If there is one thing that the Japanese like to do, it is to over-engineer things. The epitome of this has to be the Japanese loo: The Araki has one of the finest examples I have come across outside of Japan. Not only does it warm your cheeks, but it squirts little cleaning jets, both front and back. Why? Who knows. It is fun, and I would have stayed for hours, playing with the vast array of buttons, but for the fact that we were at the first sitting and they wanted us out.
The reason for mentioning this, other than that I find the whole Japanese obsession with loos quite fun, is that the restaurant and food served are the exact opposite. The room, a long, pale wooden counter that serves as place mat and plate in front of a long, pale wooden work-surface, interrupted only by a stainless steel sink at either end, is effortlessly simple. The fridges are out of sight, the beautiful serving bowls hide behind pale wooden doors; no door handles, a simple push to open.

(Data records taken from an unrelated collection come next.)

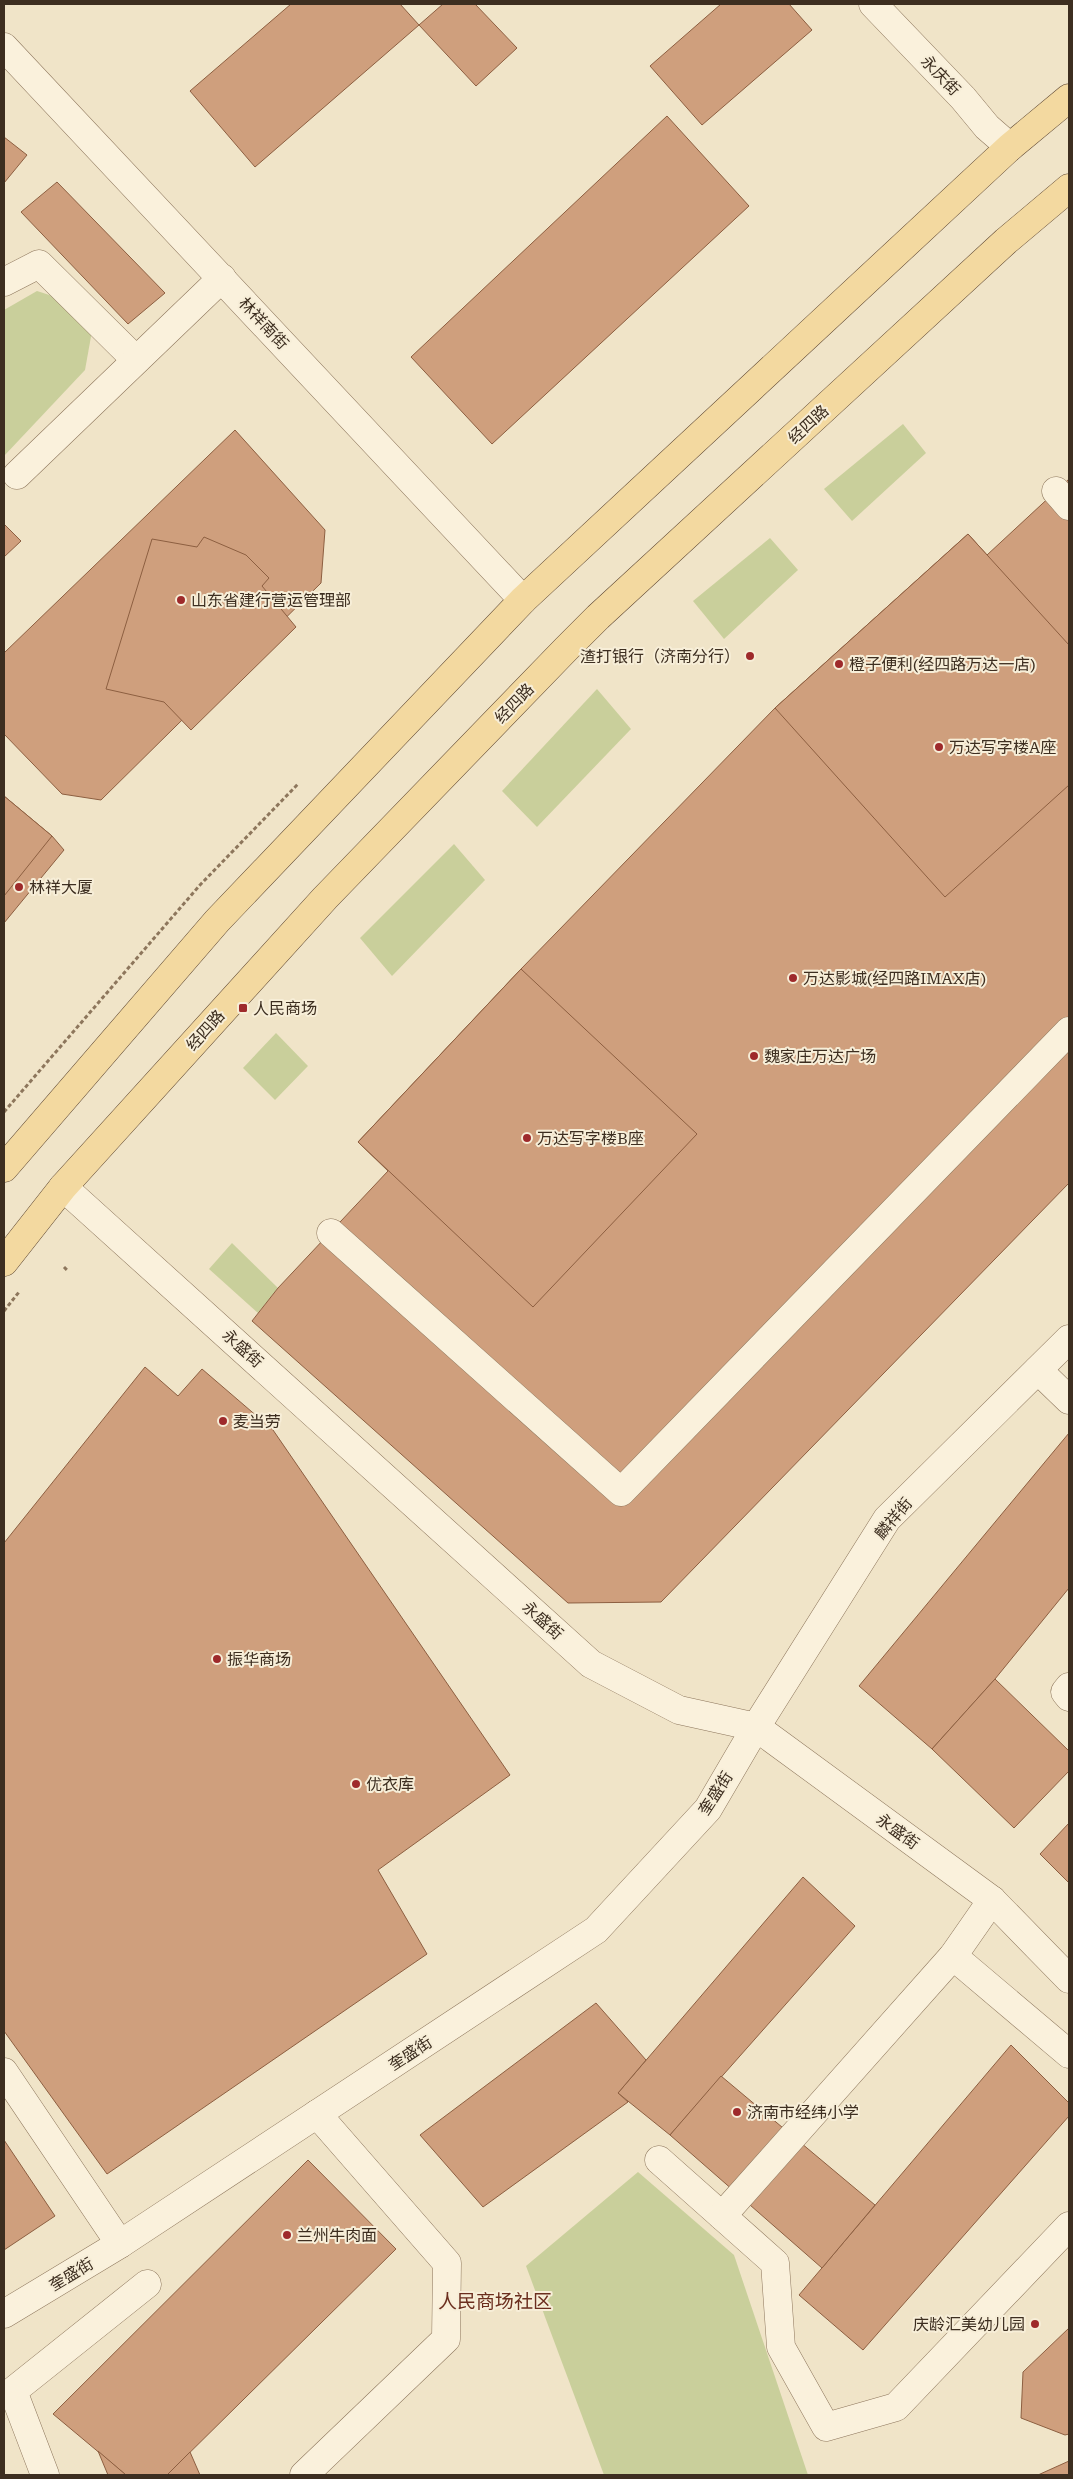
<svg xmlns="http://www.w3.org/2000/svg" width="1073" height="2479" viewBox="0 0 1073 2479" font-family="'Roboto Serif','Noto Sans SC',serif">
<style>
.green{fill:#c9cf9b}
.building{fill:#cf9f7d;stroke:#8d5f41}
.lines{fill:none;stroke-linecap:round;stroke-linejoin:round}
.minor-casing{stroke:#8d765c;stroke-width:29}
.major-casing{stroke:#5b4430;stroke-width:29}
.path{stroke:#8d765c;stroke-width:3;stroke-dasharray:4 2.5;stroke-linecap:butt}
.minor{stroke:#faf1dc;stroke-width:28}
.major{stroke:#f3d9a0;stroke-width:28}
.poi-dot{fill:#9e2a2b;stroke:#f7eed8;stroke-width:2}
.labels{text-anchor:middle;stroke-width:4;stroke-linejoin:round;paint-order:stroke}
.street-label{font-size:16px;fill:#3d2e20;stroke:#f7eed8}
.poi-label{font-size:16px;fill:#3d2e20;stroke:#f7eed8;text-anchor:start}
.quarter-label{font-size:19px;fill:#6b2e1e;stroke:#f7eed8}
</style>
<rect width="100%" height="100%" fill="#f0e4c8"/>
<g class="green">
<path d="M37,291L68,301L92,331L85,370L4,456V310Z"/>
<path d="M903,424L926,453L852,521L824,489Z"/>
<path d="M770,538L798,570L724,639L693,601Z"/>
<path d="M597,689L631,729L537,827L502,791Z"/>
<path d="M454,844L485,880L392,976L360,938Z"/>
<path d="M276,1033L308,1066L275,1100L243,1068Z"/>
<path d="M232,1243L278,1288L258,1313L209,1269Z"/>
<path d="M638,2172L734,2255L808,2475H604L526,2266Z"/>
</g>
<g class="building">
<path d="M291,4H400L419,25L255,167L190,91Z"/>
<path d="M443,4H475L517,48L476,86L419,25Z"/>
<path d="M721,4H789L812,30L702,125L650,66Z"/>
<path d="M667,116L749,206L492,444L411,357Z"/>
<path d="M4,137L27,155L4,183Z"/>
<path d="M57,182L165,293L128,324L21,212Z"/>
<path d="M235,430L325,530L321,583L101,800L62,794L4,734V653Z"/>
<path d="M1069,479V1183L661,1602L568,1603L252,1321L278,1288L388,1171L358,1142L521,969L775,708L968,534L987,555Z"/>
<path d="M4,524L21,541L4,557Z"/>
<path d="M968,534L1069,645V785L945,897L775,708Z"/>
<path d="M204,537L246,555L269,578L262,586L296,627L191,730L164,702L106,689L152,539L197,547Z"/>
<path d="M4,796L52,836L64,850L4,923Z"/>
<path d="M4,796L52,836L4,896Z"/>
<path d="M521,969L697,1134L533,1307L358,1142Z"/>
<path d="M145,1367L178,1396L202,1369L273,1430L510,1775L378,1870L427,1954L107,2174L4,2031V1543Z"/>
<path d="M1069,1433V1588L995,1679L932,1749L859,1686Z"/>
<path d="M995,1679L1069,1751V1771L1014,1828L932,1749Z"/>
<path d="M1069,1823V1883L1040,1854Z"/>
<path d="M803,1877L855,1926L670,2135L618,2093Z"/>
<path d="M596,2003L646,2060L618,2093L628,2102L483,2207L420,2135Z"/>
<path d="M1011,2045L1069,2103V2116L863,2350L799,2295Z"/>
<path d="M721,2076L875,2205L822,2268L670,2135Z"/>
<path d="M4,2140L55,2216L4,2250Z"/>
<path d="M308,2160L396,2249L167,2475H126L53,2414Z"/>
<path d="M1069,2328V2434L1065,2435L1021,2418L1023,2372Z"/>
<path d="M98,2451L126,2475H108Z"/>
<path d="M190,2452L200,2475H167Z"/>
<path d="M1069,2461V2475H1038Z"/>
</g>
<g class="lines">
<defs>
<g id="minor">
<path d="M873,4L963,98L987,127L1010,147"/>
<path d="M4,47L523,600"/>
<path d="M4,282L39,264L136,360"/>
<path d="M17,475L222,278"/>
<path d="M1056,491L1069,506"/>
<path d="M63,1187L591,1664L679,1710L756,1727L992,1900L1069,1979"/>
<path d="M331,1233L621,1492L1069,1031"/>
<path d="M1038,1370L1069,1400"/>
<path d="M1069,1687L1065,1692L1069,1697"/>
<path d="M953,1956L1069,2054"/>
<path d="M4,2072L120,2244"/>
<path d="M659,2160L775,2263L781,2347L826,2427L896,2407L1069,2226"/>
<path d="M722,2216L953,1956L992,1900"/>
<path d="M4,2314L120,2244L596,1930L708,1809L756,1727L887,1519L1069,1339"/>
<path d="M45,2475L13,2391L147,2284"/>
<path d="M304,2475L446,2339L447,2263L317,2114"/>
</g>
<g id="major">
<path d="M4,1168L217,921L523,600L1010,147L1069,98"/>
<path d="M4,1262L63,1187L325,898L566,649L598,617L1006,241L1069,188"/>
</g>
</defs>
<use href="#minor" class="minor-casing"/>
<use href="#major" class="major-casing"/>
<g class="path">
<path d="M4,1112L200,885L298,784"/>
<path d="M64,1267L68,1271"/>
<path d="M4,1311L19,1292"/>
</g>
<use href="#minor" class="minor"/>
<use href="#major" class="major"/>
</g>
<g class="poi-dot">
<circle cx="181" cy="600" r="5"/>
<circle cx="750" cy="656" r="5"/>
<circle cx="839" cy="664" r="5"/>
<circle cx="939" cy="747" r="5"/>
<circle cx="19" cy="887" r="5"/>
<circle cx="793" cy="978" r="5"/>
<rect x="238" y="1003" width="10" height="10" rx="2.5"/>
<circle cx="754" cy="1056" r="5"/>
<circle cx="527" cy="1138" r="5"/>
<circle cx="223" cy="1421" r="5"/>
<circle cx="217" cy="1659" r="5"/>
<circle cx="356" cy="1784" r="5"/>
<circle cx="737" cy="2112" r="5"/>
<circle cx="287" cy="2235" r="5"/>
<circle cx="1035" cy="2324" r="5"/>
</g>
<g class="labels">
<g class="street-label">
<text transform="translate(941 75) rotate(46)" y="6">永庆街</text>
<text transform="translate(264 323) rotate(47)" y="6">林祥南街</text>
<text transform="translate(808 424) rotate(-43)" y="6">经四路</text>
<text transform="translate(514 703) rotate(-46)" y="6">经四路</text>
<text transform="translate(205 1030) rotate(-48)" y="6">经四路</text>
<text transform="translate(243 1348) rotate(42)" y="6">永盛街</text>
<text transform="translate(893 1518) rotate(-50)" y="6">麟祥街</text>
<text transform="translate(543 1620) rotate(42)" y="6">永盛街</text>
<text transform="translate(715 1793) rotate(-57)" y="6">奎盛街</text>
<text transform="translate(898 1831) rotate(36)" y="6">永盛街</text>
<text transform="translate(410 2053) rotate(-33)" y="6">奎盛街</text>
<text transform="translate(71 2274) rotate(-31)" y="6">奎盛街</text>
</g>
<g class="poi-label">
<text x="191" y="606">山东省建行营运管理部</text>
<text x="740" y="662" text-anchor="end">渣打银行（济南分行）</text>
<text x="849" y="670">橙子便利(经四路万达一店)</text>
<text x="949" y="753">万达写字楼A座</text>
<text x="29" y="893">林祥大厦</text>
<text x="803" y="984">万达影城(经四路IMAX店)</text>
<text x="253" y="1014">人民商场</text>
<text x="764" y="1062">魏家庄万达广场</text>
<text x="537" y="1144">万达写字楼B座</text>
<text x="233" y="1427">麦当劳</text>
<text x="227" y="1665">振华商场</text>
<text x="366" y="1790">优衣库</text>
<text x="747" y="2118">济南市经纬小学</text>
<text x="297" y="2241">兰州牛肉面</text>
<text x="1025" y="2330" text-anchor="end">庆龄汇美幼儿园</text>
</g>
<g class="quarter-label">
<text x="495" y="2308">人民商场社区</text>
</g>
</g>
<rect width="1073" height="2479" fill="none" stroke="#3d2e20" stroke-width="10"/>
</svg>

The food too is simple: a clear fish broth with a few strands of yuzu; simply grilled abalone with an egg wash; tuna tartare; and sushi. Lots of sushi: four types of tuna, from the darkest maguro to the softest, most melting oo-toro; marinated salmon; turbot. Each one atop the most perfect of sushi rice. OK, so maybe "simple" is an understatement: any dish that, between the eight of us sat at the counter, uses a white truffle the size of my fist, is hardly "simple", but each dish is but a few, utterly fresh, utterly perfect ingredients working in total harmony.
There is no choice (although, should you not like an ingredient, you will instantly be offered an alternative), but then everything is being cut, cooked and assembled in front of you by the master himself, with the aid of but a single acolyte.
Much has been made of the price, but with only two sittings per evening of a maximum of nine covers (of which only eight were taken when we were there), mountains of white truffle, caviar, oo-toro and one member of staff per person, it is going to be expensive. Which begs the question: is it worth it?
Well it is certainly cheaper than flying to Japan, which is the nearest that you will get to anything of this quality. And that is the point; there are many "Japanese" restaurants in London. Some are good, some are bad, some are modern, some traditional. This is like no other restaurant in London: it isn't so much a Japanese restaurant, but Japan transported to London, with one of the greatest living proponents of the sushi master's art donning the apron.
If you can spare the £300 a head (without drinks or a 15% service charge), I would advise grabbing a seat now whilst it is (almost) possible to get one. Come September when the Michelin stars come out, Araki will get at least a couple of the three he had in Tokyo (if not all three), and the star chasers will arrive, chasing away the Japanese who we were lucky enough to share the counter with.